» Problem description:
Find the line with "Table 2. Gait recognition based on the ZDET" and the line with "Figure 48. Pseudosinella" in the entries below; output exactly those two lines, every line between them, and no others.

------ Source data

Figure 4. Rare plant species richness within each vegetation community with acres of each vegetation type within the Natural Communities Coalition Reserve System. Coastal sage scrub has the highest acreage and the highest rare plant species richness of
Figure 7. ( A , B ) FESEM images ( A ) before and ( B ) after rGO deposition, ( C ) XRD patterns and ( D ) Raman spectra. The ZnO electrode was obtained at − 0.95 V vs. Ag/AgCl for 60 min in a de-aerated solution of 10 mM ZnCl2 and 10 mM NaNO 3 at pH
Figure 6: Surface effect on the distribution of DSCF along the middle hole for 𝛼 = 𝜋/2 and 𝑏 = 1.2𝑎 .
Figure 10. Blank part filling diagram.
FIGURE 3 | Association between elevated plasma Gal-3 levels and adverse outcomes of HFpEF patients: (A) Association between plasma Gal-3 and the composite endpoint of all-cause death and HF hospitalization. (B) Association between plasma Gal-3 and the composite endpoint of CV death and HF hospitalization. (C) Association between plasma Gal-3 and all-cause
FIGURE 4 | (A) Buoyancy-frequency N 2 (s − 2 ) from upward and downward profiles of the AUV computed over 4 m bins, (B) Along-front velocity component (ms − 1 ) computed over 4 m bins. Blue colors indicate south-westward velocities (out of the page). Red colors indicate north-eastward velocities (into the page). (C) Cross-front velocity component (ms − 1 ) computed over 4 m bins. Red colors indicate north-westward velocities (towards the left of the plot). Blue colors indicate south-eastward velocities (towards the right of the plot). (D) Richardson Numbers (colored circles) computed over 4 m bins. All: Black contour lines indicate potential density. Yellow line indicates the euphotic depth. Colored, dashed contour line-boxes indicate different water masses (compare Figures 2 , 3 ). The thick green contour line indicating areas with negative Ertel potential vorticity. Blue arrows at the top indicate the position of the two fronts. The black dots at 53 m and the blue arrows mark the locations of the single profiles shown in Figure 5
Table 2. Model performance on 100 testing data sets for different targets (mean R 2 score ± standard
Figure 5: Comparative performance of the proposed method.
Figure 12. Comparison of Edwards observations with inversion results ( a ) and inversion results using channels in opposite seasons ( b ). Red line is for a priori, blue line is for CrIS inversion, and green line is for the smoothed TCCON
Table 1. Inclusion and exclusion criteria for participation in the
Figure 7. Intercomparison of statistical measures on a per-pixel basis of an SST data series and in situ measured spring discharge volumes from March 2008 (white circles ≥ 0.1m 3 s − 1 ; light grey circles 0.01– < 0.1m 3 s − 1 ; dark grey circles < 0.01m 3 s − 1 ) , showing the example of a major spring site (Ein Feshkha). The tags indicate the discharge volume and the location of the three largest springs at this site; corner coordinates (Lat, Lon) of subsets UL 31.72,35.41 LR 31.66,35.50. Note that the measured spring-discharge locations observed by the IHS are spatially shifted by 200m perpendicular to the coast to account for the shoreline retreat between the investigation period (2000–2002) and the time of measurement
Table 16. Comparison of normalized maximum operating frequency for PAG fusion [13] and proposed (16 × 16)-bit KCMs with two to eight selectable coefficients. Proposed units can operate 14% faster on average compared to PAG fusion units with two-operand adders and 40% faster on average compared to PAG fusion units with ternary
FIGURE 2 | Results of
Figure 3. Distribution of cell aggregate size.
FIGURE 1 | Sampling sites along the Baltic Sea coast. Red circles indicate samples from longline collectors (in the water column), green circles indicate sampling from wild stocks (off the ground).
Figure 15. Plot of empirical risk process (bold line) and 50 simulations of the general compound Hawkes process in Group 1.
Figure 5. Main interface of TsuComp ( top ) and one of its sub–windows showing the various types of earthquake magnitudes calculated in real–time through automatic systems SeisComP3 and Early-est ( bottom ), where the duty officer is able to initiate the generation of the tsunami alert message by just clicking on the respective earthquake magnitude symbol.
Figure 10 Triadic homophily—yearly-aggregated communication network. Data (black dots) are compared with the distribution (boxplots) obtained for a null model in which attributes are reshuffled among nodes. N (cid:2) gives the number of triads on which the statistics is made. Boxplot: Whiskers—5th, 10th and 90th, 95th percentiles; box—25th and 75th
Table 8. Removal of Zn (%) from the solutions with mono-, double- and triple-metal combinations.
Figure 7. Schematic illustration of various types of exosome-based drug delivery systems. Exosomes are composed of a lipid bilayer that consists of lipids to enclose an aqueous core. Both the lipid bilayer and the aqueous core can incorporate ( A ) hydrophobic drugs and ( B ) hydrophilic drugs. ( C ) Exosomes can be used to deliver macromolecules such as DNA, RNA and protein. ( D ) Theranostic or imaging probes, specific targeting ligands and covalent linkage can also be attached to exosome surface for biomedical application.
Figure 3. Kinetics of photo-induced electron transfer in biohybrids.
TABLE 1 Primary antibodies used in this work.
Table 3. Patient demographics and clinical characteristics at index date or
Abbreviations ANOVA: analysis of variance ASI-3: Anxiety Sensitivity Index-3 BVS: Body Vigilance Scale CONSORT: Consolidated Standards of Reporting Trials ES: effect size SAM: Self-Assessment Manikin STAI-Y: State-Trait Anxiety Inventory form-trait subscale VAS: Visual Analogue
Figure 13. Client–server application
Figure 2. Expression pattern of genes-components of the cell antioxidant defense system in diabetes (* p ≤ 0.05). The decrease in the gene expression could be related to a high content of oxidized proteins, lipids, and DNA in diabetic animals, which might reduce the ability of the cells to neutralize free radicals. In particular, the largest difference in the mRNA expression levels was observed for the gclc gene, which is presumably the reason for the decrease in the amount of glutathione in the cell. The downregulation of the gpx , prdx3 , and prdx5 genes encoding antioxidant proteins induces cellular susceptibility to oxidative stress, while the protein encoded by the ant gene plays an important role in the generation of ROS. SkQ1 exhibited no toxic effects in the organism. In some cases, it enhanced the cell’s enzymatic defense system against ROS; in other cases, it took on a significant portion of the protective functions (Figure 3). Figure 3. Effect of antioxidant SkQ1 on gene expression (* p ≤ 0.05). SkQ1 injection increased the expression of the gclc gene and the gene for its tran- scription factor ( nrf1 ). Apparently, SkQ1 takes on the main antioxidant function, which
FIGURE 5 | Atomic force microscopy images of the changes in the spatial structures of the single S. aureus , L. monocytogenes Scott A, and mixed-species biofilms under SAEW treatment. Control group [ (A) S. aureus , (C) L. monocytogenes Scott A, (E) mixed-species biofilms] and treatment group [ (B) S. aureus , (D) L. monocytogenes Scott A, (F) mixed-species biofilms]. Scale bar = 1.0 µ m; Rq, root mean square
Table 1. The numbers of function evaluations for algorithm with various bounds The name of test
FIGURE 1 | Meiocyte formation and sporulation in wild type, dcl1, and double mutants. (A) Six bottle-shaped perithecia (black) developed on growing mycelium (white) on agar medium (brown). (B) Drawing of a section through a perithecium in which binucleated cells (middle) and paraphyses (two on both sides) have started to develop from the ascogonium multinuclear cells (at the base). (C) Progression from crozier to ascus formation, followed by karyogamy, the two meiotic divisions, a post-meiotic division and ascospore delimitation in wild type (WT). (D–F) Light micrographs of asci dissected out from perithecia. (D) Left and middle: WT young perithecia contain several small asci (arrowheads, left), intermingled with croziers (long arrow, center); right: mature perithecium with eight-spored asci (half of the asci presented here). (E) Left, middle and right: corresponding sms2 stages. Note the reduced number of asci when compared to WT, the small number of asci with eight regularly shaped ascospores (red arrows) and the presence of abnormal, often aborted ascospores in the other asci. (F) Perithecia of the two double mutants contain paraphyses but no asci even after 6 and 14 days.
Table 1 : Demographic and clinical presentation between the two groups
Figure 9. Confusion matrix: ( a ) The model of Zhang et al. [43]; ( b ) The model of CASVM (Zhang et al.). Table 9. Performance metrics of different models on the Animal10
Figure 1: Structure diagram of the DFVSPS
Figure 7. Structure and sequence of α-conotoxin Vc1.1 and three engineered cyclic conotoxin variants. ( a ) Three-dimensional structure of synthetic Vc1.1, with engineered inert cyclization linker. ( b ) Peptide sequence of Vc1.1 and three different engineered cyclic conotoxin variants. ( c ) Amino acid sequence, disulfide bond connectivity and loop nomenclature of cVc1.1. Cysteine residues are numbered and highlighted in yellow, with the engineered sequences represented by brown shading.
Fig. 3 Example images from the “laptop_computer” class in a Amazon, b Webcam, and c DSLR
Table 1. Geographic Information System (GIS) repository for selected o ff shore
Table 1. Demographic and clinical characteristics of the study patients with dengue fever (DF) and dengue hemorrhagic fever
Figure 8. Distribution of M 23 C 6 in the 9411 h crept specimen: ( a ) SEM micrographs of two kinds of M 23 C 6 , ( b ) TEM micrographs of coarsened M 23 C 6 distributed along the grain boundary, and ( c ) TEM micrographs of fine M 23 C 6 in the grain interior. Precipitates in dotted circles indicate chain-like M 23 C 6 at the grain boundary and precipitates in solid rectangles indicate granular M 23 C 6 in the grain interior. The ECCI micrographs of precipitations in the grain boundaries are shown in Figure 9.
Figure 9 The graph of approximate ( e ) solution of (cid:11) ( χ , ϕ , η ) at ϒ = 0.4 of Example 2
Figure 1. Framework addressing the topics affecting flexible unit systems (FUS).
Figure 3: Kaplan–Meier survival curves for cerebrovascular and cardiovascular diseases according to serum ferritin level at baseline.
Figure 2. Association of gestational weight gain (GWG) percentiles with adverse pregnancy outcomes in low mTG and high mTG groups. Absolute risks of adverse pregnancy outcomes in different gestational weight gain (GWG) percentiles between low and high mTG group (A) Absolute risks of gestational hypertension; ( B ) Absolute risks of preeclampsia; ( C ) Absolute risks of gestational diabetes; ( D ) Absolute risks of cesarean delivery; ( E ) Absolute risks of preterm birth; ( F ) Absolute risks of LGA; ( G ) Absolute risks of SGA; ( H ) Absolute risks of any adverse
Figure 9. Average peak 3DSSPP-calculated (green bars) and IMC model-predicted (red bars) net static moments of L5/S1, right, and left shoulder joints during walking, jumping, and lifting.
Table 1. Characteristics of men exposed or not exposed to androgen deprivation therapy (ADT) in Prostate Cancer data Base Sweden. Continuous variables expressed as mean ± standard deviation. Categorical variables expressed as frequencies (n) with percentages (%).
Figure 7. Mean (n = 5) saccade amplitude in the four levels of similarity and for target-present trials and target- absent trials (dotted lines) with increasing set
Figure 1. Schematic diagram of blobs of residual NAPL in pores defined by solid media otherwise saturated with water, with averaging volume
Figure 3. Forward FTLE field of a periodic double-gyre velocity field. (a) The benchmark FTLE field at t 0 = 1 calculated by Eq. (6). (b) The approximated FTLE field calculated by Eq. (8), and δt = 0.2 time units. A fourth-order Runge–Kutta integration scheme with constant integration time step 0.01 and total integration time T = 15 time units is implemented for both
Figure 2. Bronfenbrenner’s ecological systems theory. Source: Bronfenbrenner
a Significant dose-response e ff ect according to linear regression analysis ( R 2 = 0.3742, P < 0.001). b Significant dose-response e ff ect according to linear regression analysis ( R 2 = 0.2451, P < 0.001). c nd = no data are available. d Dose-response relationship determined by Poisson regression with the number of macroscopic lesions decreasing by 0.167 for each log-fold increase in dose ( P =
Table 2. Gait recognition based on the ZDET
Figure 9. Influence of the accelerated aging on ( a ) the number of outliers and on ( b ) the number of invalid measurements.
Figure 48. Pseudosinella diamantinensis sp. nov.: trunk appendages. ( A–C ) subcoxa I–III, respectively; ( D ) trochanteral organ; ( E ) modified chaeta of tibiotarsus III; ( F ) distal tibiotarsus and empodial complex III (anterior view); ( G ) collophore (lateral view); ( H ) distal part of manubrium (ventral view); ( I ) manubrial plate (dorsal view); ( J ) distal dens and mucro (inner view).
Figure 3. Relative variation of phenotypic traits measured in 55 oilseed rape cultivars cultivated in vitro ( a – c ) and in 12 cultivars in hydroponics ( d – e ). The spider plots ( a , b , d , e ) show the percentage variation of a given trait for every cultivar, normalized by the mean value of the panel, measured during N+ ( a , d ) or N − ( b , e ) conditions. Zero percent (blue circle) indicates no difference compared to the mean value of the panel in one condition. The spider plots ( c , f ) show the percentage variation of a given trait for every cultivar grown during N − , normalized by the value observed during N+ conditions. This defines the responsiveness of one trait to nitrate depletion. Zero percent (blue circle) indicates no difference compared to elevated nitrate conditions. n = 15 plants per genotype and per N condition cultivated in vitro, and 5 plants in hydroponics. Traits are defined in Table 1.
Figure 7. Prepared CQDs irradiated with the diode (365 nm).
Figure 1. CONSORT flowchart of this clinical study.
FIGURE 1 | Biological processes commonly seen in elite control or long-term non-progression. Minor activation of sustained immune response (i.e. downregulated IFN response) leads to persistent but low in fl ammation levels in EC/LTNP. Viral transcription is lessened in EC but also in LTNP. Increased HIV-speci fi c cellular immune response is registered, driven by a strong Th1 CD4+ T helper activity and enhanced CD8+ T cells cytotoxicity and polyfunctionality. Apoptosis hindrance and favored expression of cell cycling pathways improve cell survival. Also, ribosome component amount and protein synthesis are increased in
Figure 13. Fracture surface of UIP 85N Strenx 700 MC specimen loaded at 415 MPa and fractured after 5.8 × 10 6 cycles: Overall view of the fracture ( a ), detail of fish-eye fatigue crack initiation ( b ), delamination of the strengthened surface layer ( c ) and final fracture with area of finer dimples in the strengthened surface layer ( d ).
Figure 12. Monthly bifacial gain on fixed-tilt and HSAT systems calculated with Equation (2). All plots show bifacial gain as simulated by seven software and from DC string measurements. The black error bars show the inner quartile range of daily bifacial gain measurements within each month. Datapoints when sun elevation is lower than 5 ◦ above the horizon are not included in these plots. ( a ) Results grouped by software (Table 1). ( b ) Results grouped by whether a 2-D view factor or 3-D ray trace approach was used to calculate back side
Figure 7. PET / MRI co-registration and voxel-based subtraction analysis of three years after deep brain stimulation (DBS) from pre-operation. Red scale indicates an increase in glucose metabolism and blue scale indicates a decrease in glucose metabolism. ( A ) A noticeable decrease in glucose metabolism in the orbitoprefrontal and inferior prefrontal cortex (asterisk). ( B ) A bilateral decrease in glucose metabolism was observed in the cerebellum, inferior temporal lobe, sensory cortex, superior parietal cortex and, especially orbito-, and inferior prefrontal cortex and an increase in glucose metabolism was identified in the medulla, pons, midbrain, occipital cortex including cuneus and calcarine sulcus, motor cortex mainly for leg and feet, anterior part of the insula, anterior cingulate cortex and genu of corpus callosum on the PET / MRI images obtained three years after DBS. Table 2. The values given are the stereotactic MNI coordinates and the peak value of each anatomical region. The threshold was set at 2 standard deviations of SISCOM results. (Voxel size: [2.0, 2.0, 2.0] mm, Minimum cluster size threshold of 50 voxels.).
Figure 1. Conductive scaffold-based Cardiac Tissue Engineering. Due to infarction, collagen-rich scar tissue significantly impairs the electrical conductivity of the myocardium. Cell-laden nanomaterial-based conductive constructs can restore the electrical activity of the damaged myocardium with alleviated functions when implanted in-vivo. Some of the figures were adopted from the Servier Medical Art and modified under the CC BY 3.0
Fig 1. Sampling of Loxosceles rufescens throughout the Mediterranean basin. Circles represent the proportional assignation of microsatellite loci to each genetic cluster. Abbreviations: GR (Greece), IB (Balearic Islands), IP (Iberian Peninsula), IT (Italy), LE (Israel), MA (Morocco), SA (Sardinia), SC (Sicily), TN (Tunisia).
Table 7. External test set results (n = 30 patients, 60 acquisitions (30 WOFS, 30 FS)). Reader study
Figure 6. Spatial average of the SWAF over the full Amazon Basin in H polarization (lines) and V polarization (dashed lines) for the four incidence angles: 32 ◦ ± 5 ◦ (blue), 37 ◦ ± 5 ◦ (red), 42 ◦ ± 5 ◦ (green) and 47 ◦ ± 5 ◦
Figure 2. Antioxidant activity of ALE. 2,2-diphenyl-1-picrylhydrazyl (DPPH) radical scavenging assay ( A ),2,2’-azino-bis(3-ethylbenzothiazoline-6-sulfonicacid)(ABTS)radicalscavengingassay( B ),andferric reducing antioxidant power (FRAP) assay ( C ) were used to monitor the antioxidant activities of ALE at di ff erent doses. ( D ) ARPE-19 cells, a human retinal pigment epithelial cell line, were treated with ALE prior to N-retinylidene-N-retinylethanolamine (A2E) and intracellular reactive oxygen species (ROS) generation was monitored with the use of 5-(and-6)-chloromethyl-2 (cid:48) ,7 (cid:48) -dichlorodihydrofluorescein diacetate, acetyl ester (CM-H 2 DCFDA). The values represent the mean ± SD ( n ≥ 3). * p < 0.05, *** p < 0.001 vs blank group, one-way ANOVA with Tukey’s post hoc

------------

» Solution for this exercise:
Table 2. Gait recognition based on the ZDET
Figure 9. Influence of the accelerated aging on ( a ) the number of outliers and on ( b ) the number of invalid measurements.
Figure 48. Pseudosinella diamantinensis sp. nov.: trunk appendages. ( A–C ) subcoxa I–III, respectively; ( D ) trochanteral organ; ( E ) modified chaeta of tibiotarsus III; ( F ) distal tibiotarsus and empodial complex III (anterior view); ( G ) collophore (lateral view); ( H ) distal part of manubrium (ventral view); ( I ) manubrial plate (dorsal view); ( J ) distal dens and mucro (inner view).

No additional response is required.